In his TEDx performance titled "Why you should love statistics," in Exeter, United Kingdom, Alan Smith discusses the function of statistics in society. Those who were watching Smith speak were, as he claims, young students of the University of Exeter; the mean age for those living in Exeter during Smith's live performance were in the twenties.
To his listeners, Smith explains his relationship with math since undergraduate school. Smith predicts that his professors would agree with how poorly he would perform in the college course of statistics. He felt this way until he graduated form undergraduate school, when he fell in love with statistics: the field of mathematics that explains us and has no definite answer - no right or wrong answer.

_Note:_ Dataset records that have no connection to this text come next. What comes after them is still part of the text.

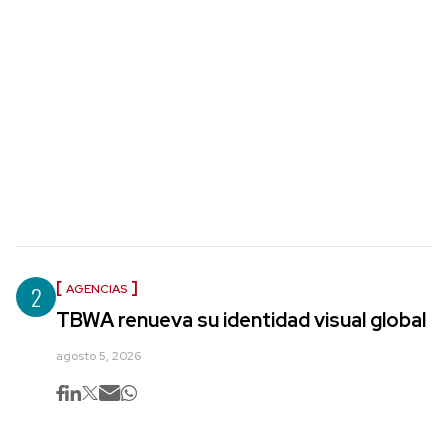
2
AGENCIAS
TBWA renueva su identidad visual global
agosto 5, 2026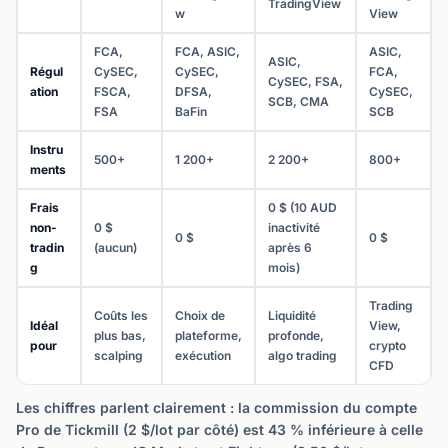
TradingView
w
View
FCA,
FCA, ASIC,
ASIC,
ASIC,
Régul
CySEC,
CySEC,
FCA,
CySEC, FSA,
ation
FSCA,
DFSA,
CySEC,
SCB, CMA
FSA
BaFin
SCB
Instru
500+
1 200+
2 200+
800+
ments
Frais
0 $ (10 AUD
non-
0 $
inactivité
0 $
0 $
tradin
(aucun)
après 6
g
mois)
Trading
Coûts les
Choix de
Liquidité
Idéal
View,
plus bas,
plateforme,
profonde,
pour
crypto
scalping
exécution
algo trading
CFD
Les chiffres parlent clairement : la commission du compte
Pro de Tickmill (2 $/lot par côté) est 43 % inférieure à celle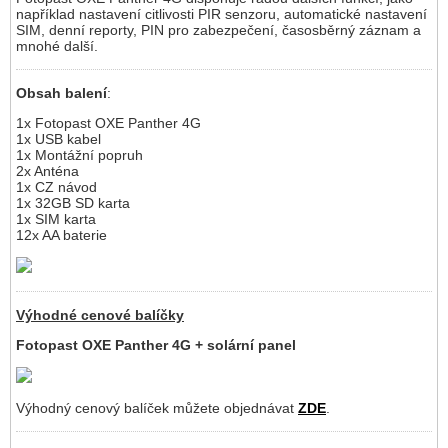
například nastavení citlivosti PIR senzoru, automatické nastavení
SIM, denní reporty, PIN pro zabezpečení, časosběrný záznam a
mnohé další.
Obsah balení
:
1x Fotopast OXE Panther 4G
1x USB kabel
1x Montážní popruh
2x Anténa
1x CZ návod
1x 32GB SD karta
1x SIM karta
12x AA baterie
Výhodné cenové balíčky
Fotopast OXE Panther 4G + solární panel
Výhodný cenový balíček můžete objednávat
ZDE
.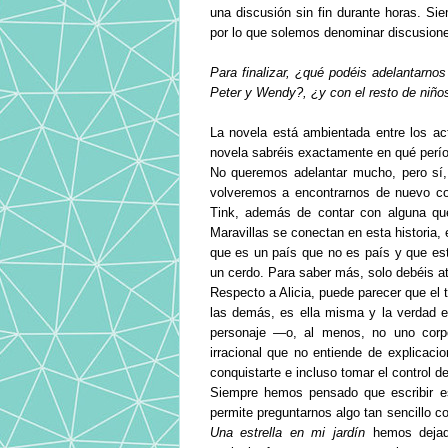
una discusión sin fin durante horas. S
por lo que solemos denominar discusion
Para finalizar, ¿qué podéis adelantarno
Peter y Wendy?, ¿y con el resto de niños
La novela está ambientada entre los a
novela sabréis exactamente en qué períod
No queremos adelantar mucho, pero sí,
volveremos a encontrarnos de nuevo co
Tink, además de contar con alguna que
Maravillas se conectan en esta historia,
que es un país que no es país y que es
un cerdo. Para saber más, solo debéis at
Respecto a Alicia, puede parecer que el t
las demás, es ella misma y la verdad es
personaje —o, al menos, no uno corp
irracional que no entiende de explicac
conquistarte e incluso tomar el control de
Siempre hemos pensado que escribir e
permite preguntarnos algo tan sencillo
Una estrella en mi jardín
hemos dejado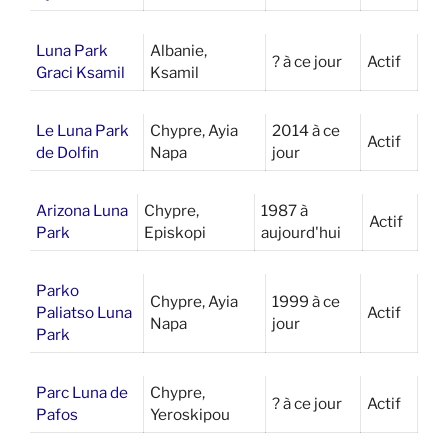
Luna Park
Albanie,
? à ce jour
Actif
Graci Ksamil
Ksamil
Le Luna Park
Chypre, Ayia
2014 à ce
Actif
de Dolfin
Napa
jour
Arizona Luna
Chypre,
1987 à
Actif
Park
Episkopi
aujourd'hui
Parko
Chypre, Ayia
1999 à ce
Paliatso Luna
Actif
Napa
jour
Park
Parc Luna de
Chypre,
? à ce jour
Actif
Pafos
Yeroskipou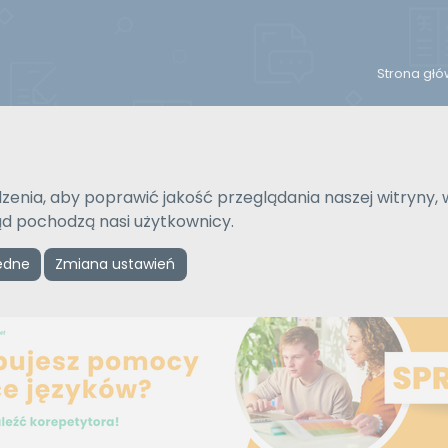
Strona gł
Na język
Typ tłumaczenia
Wybierz język
Pisemne czy ustne
zenia, aby poprawić jakość przeglądania naszej witryny, 
kąd pochodzą nasi użytkownicy.
ędne
Zmiana ustawień
Reklama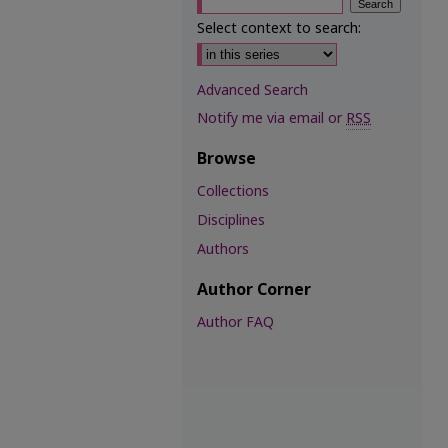
Select context to search:
Advanced Search
Notify me via email or
RSS
Browse
Collections
Disciplines
Authors
Author Corner
Author FAQ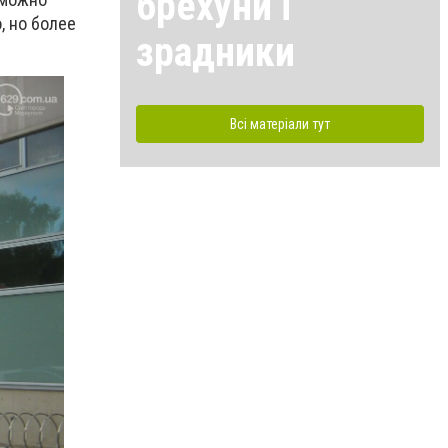
брехуни і
, но более
зрадники
Всі матеріали тут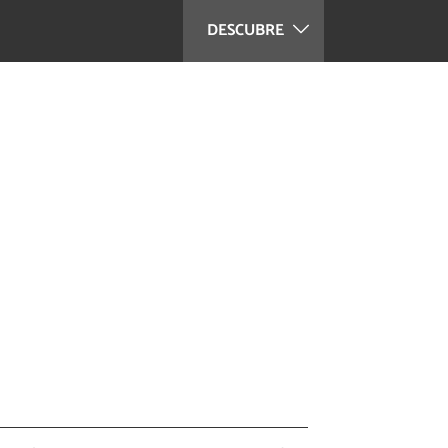
DESCUBRE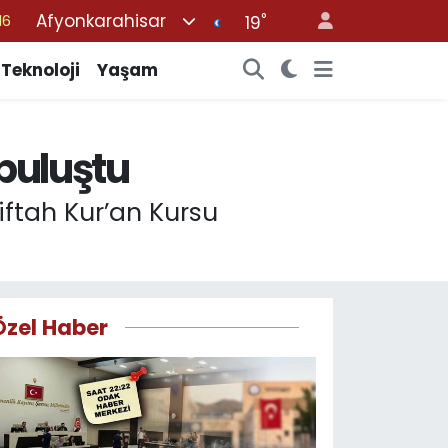
Afyonkarahisar
°
%0
19
08
Teknoloji
Yaşam
%0
12
 buluştu
70
16
iftah Kur’an Kursu
Özel Haber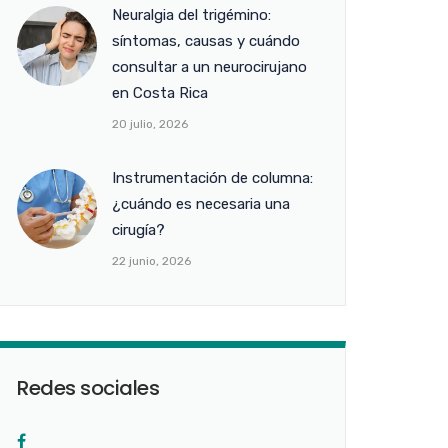
Neuralgia del trigémino:
síntomas, causas y cuándo
consultar a un neurocirujano
en Costa Rica
20 julio, 2026
Instrumentación de columna:
¿cuándo es necesaria una
cirugía?
22 junio, 2026
Redes sociales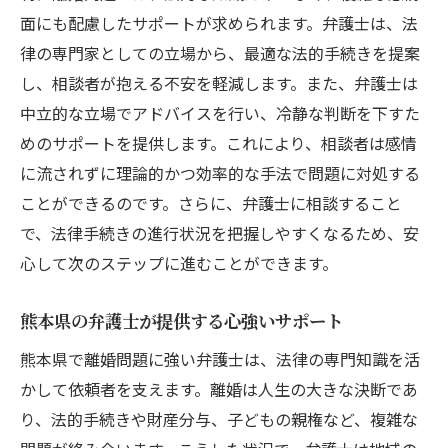
面にも配慮したサポートが求められます。弁護士は、法
弁護士が解説する離婚届の提出方法
律の専門家としての立場から、最適な法的手続きを提案
調停や訴訟における弁護士の役割
し、相談者が抱える不安を軽減します。また、弁護士は
法的手続きをスムーズに進めるためのポイ
中立的な立場でアドバイスを行い、冷静な判断を下すた
ント
めのサポートを提供します。これにより、相談者は感情
弁護士が解説する離婚手続きのよくある質
に流されずに理論的かつ効率的な手法で問題に対処する
問
ことができるのです。さらに、弁護士に相談すること
子どもの親権も安心熊本県の弁護士によるサポ
で、法律手続きの進行状況を把握しやすくなるため、安
ート
心して次のステップに進むことができます。
親権問題を巡る弁護士のサポート内容
子どもの福祉を考慮した弁護士の取り組み
熊本県の弁護士が提供する心強いサポート
親権争いで弁護士に相談する意義
熊本県で離婚問題に強い弁護士は、法律の専門知識を活
弁護士が提供する親権に関する法律アドバ
かして依頼者を支えます。離婚は人生の大きな決断であ
イス
り、法的手続きや財産分与、子どもの親権など、複雑な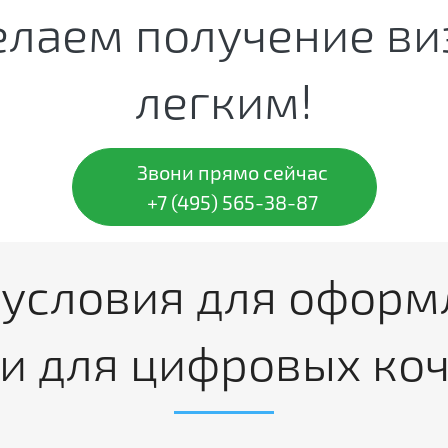
елаем получение ви
легким!
Звони прямо сейчас
+7 (495) 565-38-87
условия для офор
и для цифровых ко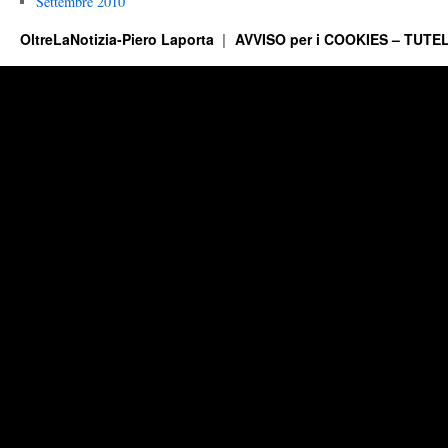
Settembre 2010
OltreLaNotizia-Piero Laporta
AVVISO per i COOKIES – TUTEL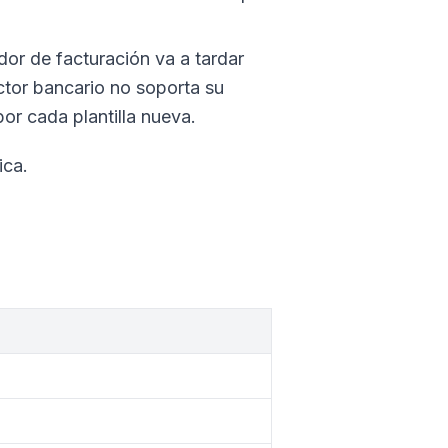
dor de facturación va a tardar
tor bancario no soporta su
r cada plantilla nueva.
ica.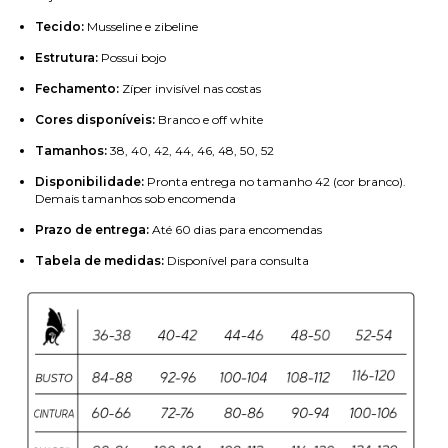
Tecido:
Musseline e zibeline
Estrutura:
Possui bojo
Fechamento:
Zíper invisível nas costas
Cores disponíveis:
Branco e off white
Tamanhos:
38, 40, 42, 44, 46, 48, 50, 52
Disponibilidade:
Pronta entrega no tamanho 42 (cor branco).
Demais tamanhos sob encomenda
Prazo de entrega:
Até 60 dias para encomendas
Tabela de medidas:
Disponível para consulta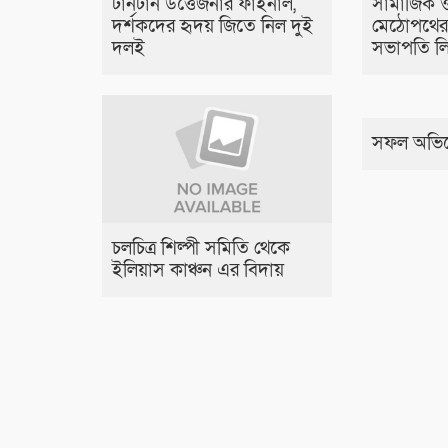
টানটান উত্তেজনার ফাইনাল,
সামাজিক ও
দর্শকদের হৃদয় জিতে নিল দুই
মেঠোপথের
দলই
সভাপতি লি
সফল অভিন
চলচিত্র শিল্পী সমিতি থেকে
ইলিয়াস কাঞ্চন এর বিদায়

According to Smith, we should love statistics because it shows us who we are as a civilization, and it clarifies assumptions and guesses. Smith gives examples of how useful statistics are. He shows to his viewers results of surveys he's asked to others. For example, one survey asked in Britain, for every one hundred people, how many believe at least one teenage girl, in the UK, gets pregnant per year. This question was asked to a British audience of high school females, and they managed to answer an average of fifteen British people. The fact is, only 0.6 out of one hundred people of the UK believe that at least one teenage girl gets pregnant per year.
Another survey was asked to Saudi Arabians asking: for every one hundred adults in Saudi Arabia, how many are obese? The average answer twenty-eight. The true answer is seventy-one.
This comes to show how inaccurate our assumptions are. With correct information, debates and discussions can be smooth, accurate, and reasonable. Statistics helps us find the true answer, and that's why we should love it.